À exceção de minha dúvida sobre o fato disso ser um conto ou uma crônica, imagino que os gestos imprecisos do início tenham se tornado mais precisos no final.

A propósito, gostaria de dizer à personagem que "Minority report" foi o último dos filmes do Spielberg que gostei, gostei mesmo, acho que tem várias idéias legais.

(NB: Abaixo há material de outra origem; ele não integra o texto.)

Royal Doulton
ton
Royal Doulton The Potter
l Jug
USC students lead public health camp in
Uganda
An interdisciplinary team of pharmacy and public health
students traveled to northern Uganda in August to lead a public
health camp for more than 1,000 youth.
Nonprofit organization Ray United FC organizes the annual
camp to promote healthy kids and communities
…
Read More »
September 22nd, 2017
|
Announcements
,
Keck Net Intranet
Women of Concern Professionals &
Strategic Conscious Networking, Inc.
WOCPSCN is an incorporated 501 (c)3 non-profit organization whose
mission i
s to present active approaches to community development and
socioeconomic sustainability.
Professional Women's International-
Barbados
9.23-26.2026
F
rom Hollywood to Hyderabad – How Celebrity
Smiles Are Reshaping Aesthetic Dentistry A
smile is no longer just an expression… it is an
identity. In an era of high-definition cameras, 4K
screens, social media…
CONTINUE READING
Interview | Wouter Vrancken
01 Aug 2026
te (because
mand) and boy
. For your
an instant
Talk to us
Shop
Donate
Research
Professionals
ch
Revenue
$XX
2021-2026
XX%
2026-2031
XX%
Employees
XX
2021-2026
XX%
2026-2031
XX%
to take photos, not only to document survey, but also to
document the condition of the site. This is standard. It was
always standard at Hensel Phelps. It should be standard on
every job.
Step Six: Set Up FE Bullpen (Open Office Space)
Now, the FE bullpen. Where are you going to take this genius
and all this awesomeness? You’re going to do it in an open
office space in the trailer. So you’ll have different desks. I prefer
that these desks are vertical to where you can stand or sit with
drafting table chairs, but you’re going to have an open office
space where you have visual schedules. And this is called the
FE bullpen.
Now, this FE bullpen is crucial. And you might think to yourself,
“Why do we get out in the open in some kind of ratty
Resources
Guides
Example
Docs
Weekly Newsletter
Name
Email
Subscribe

Mas legal mesmo é como essa crônica-conto mostra essas confusões que sempre rolam nesse fica-não-fica que é o início de toda relação. Quem dera as coisas fossem mais fáceis...

Rafa Pros said...

A questão talvez não seja importante, ser conto ou cronica. Colocasse em primeira pessoa talvez ficasse a idéia de ser uma cronica. Mas de fato é um conto, no sentido que minha mente atribui a essa cisão, no caso de pequenas histórias (conto/cronica), que é ficção/ realidade.
A idéia já havia havia surgido quando vi o filme "2 filhos de Francisco" ,mas baixou com potencial literário no filme "Minha vida sem mim".
E tem relação com isso que é o não-saber-no-que-vai-dar de todo início. Que é angustiante, e talvez por isso, tem um lirismo forte, pois é um lançamento no abismo do acaso, do sem-chão.
Quanto a personagem ela acha Minority um filme muito bobo, com algumas questões interessantes sobre liberdade e tal e coisa, mas que Hollywood sempre transforma no trio perseguição/carro/tiro, a única forma de agir no mundo. Vide "a Ilha", que tem uma premissa interessante mas é uma merda!!!!